Making a prediction on next value from a previous set

2.4k Views Asked by At

I'm looking for some guidance in how to approach this problem mathematically. I'm not even sure what to Google to find the answer.

I have a set of values from the past 30 days - [2,5,8,5,9,15,20,12,etc]. I would like to extrapolate the next several values that might occur in the sequence. At its simplest, taking an average of the 30 entries and having that as the prediction could work, but I'd like to notice growth/change and extend accordingly, to get a prediction of value in 2 days or 10 days. I'm not really looking for pattern matching, just a trend line extrapolation.

I thought I could graph the data, put a line of best fit, and simply extend it. The issue is that I can't find much reference to the math one would use for calculating such information. Does one have to create a graph and read the figures off the line of best fit, or could one create a function in say PHP to calculate the next few predicted values from the trend line? I'm looking for an extended trend line basically, like Excel can do.

Many many thanks

Sam

3

There are 3 best solutions below

0
On

I guess you are looking for regression. With regression, you fit a line through your data, which you can use to predict future values of your series. The simplest form of regression is linear regression, which tries to fit a straight line through your data points, to represent a trend.
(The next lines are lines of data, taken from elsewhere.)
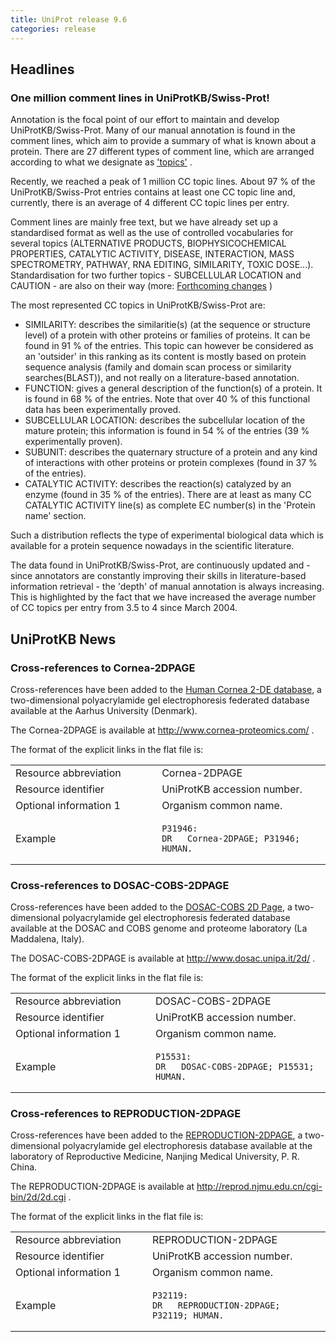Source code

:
 ```yaml
---
title: UniProt release 9.6
categories: release
---
```


## Headlines

### One million comment lines in UniProtKB/Swiss-Prot!

Annotation is the focal point of our effort to maintain and develop UniProtKB/Swiss-Prot. Many of our manual annotation is found in the comment lines, which aim to provide a summary of what is known about a protein. There are 27 different types of comment line, which are arranged according to what we designate as ['topics'](http://www.uniprot.org/docs/userman.htm#CC_line) .

Recently, we reached a peak of 1 million CC topic lines. About 97 % of the UniProtKB/Swiss-Prot entries contains at least one CC topic line and, currently, there is an average of 4 different CC topic lines per entry.

Comment lines are mainly free text, but we have already set up a standardised format as well as the use of controlled vocabularies for several topics (ALTERNATIVE PRODUCTS, BIOPHYSICOCHEMICAL PROPERTIES, CATALYTIC ACTIVITY, DISEASE, INTERACTION, MASS SPECTROMETRY, PATHWAY, RNA EDITING, SIMILARITY, TOXIC DOSE...). Standardisation for two further topics - SUBCELLULAR LOCATION and CAUTION - are also on their way (more: [Forthcoming changes](http://www.uniprot.org/docs/sp_soon.htm) )

The most represented CC topics in UniProtKB/Swiss-Prot are:

-   SIMILARITY: describes the similaritie(s) (at the sequence or structure level) of a protein with other proteins or families of proteins. It can be found in 91 % of the entries. This topic can however be considered as an 'outsider' in this ranking as its content is mostly based on protein sequence analysis (family and domain scan process or similarity searches(BLAST)), and not really on a literature-based annotation.
-   FUNCTION: gives a general description of the function(s) of a protein. It is found in 68 % of the entries. Note that over 40 % of this functional data has been experimentally proved.
-   SUBCELLULAR LOCATION: describes the subcellular location of the mature protein; this information is found in 54 % of the entries (39 % experimentally proven).
-   SUBUNIT: describes the quaternary structure of a protein and any kind of interactions with other proteins or protein complexes (found in 37 % of the entries).
-   CATALYTIC ACTIVITY: describes the reaction(s) catalyzed by an enzyme (found in 35 % of the entries). There are at least as many CC CATALYTIC ACTIVITY line(s) as complete EC number(s) in the 'Protein name' section.

Such a distribution reflects the type of experimental biological data which is available for a protein sequence nowadays in the scientific literature.

The data found in UniProtKB/Swiss-Prot, are continuously updated and - since annotators are constantly improving their skills in literature-based information retrieval - the 'depth' of manual annotation is always increasing. This is highlighted by the fact that we have increased the average number of CC topics per entry from 3.5 to 4 since March 2004.

## UniProtKB News

### Cross-references to Cornea-2DPAGE

Cross-references have been added to the [Human Cornea 2-DE database](http://www.cornea-proteomics.com/), a two-dimensional polyacrylamide gel electrophoresis federated database available at the Aarhus University (Denmark).

The Cornea-2DPAGE is available at <http://www.cornea-proteomics.com/> .

The format of the explicit links in the flat file is:

<table><colgroup><col style="width: 46%" /><col style="width: 53%" /></colgroup><tbody><tr class="odd"><td>Resource abbreviation</td><td>Cornea-2DPAGE</td></tr><tr class="even"><td>Resource identifier</td><td>UniProtKB accession number.</td></tr><tr class="odd"><td>Optional information 1</td><td>Organism common name.</td></tr><tr class="even"><td>Example</td><td><pre><code>P31946:
DR   Cornea-2DPAGE; P31946; HUMAN.</code></pre></td></tr></tbody></table>

### Cross-references to DOSAC-COBS-2DPAGE

Cross-references have been added to the [DOSAC-COBS 2D Page](http://www.dosac.unipa.it/2d/), a two-dimensional polyacrylamide gel electrophoresis federated database available at the DOSAC and COBS genome and proteome laboratory (La Maddalena, Italy).

The DOSAC-COBS-2DPAGE is available at <http://www.dosac.unipa.it/2d/> .

The format of the explicit links in the flat file is:

<table><colgroup><col style="width: 44%" /><col style="width: 55%" /></colgroup><tbody><tr class="odd"><td>Resource abbreviation</td><td>DOSAC-COBS-2DPAGE</td></tr><tr class="even"><td>Resource identifier</td><td>UniProtKB accession number.</td></tr><tr class="odd"><td>Optional information 1</td><td>Organism common name.</td></tr><tr class="even"><td>Example</td><td><pre><code>P15531:
DR   DOSAC-COBS-2DPAGE; P15531; HUMAN.</code></pre></td></tr></tbody></table>

### Cross-references to REPRODUCTION-2DPAGE

Cross-references have been added to the [REPRODUCTION-2DPAGE](http://reprod.njmu.edu.cn/cgi-bin/2d/2d.cgi), a two-dimensional polyacrylamide gel electrophoresis database available at the laboratory of Reproductive Medicine, Nanjing Medical University, P. R. China.

The REPRODUCTION-2DPAGE is available at <http://reprod.njmu.edu.cn/cgi-bin/2d/2d.cgi> .

The format of the explicit links in the flat file is:

<table><colgroup><col style="width: 43%" /><col style="width: 56%" /></colgroup><tbody><tr class="odd"><td>Resource abbreviation</td><td>REPRODUCTION-2DPAGE</td></tr><tr class="even"><td>Resource identifier</td><td>UniProtKB accession number.</td></tr><tr class="odd"><td>Optional information 1</td><td>Organism common name.</td></tr><tr class="even"><td>Example</td><td><pre><code>P32119:
DR   REPRODUCTION-2DPAGE; P32119; HUMAN.</code></pre></td></tr></tbody></table>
More literature can be found as well when you look for time series analysis.

0
On

Lets say that for some reason you decided to fit $x_t = \beta + \beta_1 x_{t-1}+\epsilon_t$. So, to perform manually "LS optimization" you have to construct the following matrices: $$ y=(x_t, x_{t-1},...,x_{t-29})' $$
and $X$ matrix \begin{pmatrix} 1 & x_{t-1}\\ 1 & x_{t-2}\\ : & : \\ 1 & x_{t-30} \end{pmatrix} Hence your model can be written as $y=X\beta+\epsilon.$ As such, the OLS estimators for the coefficients are given by $$ \hat{\beta} = (X'X)^{-1}X'y. $$

0
On

I believe what are trying to do, in general is to come up with a 'best fit' model for your data to try and make predictions. Speaking generally about this question, it is far from easy. Without any additional knowledge about the process responsible for generating that data, you have no real ability to predict what it will do in the future. You have to make some assumptions, the question is: which assumptions make sense in the case you are interested in? This comes down to using what you know (or suspect if knowledge is scant) about the process that is generating the data of interest. Maybe it makes sense that the data would roughly follow a linear trend (in which case linear regression would make sense), but maybe not. It is often very helpful to plot the data you have to help you see any patterns of interest in it (which in turn may enlighten your choice of model to fit the data too).

For the present case, without us being able to either see your data (a plot would probably suffice) and/or you sharing with us what you know about the process responsible for that data. We cannot really offer any specific guidance beyond the above.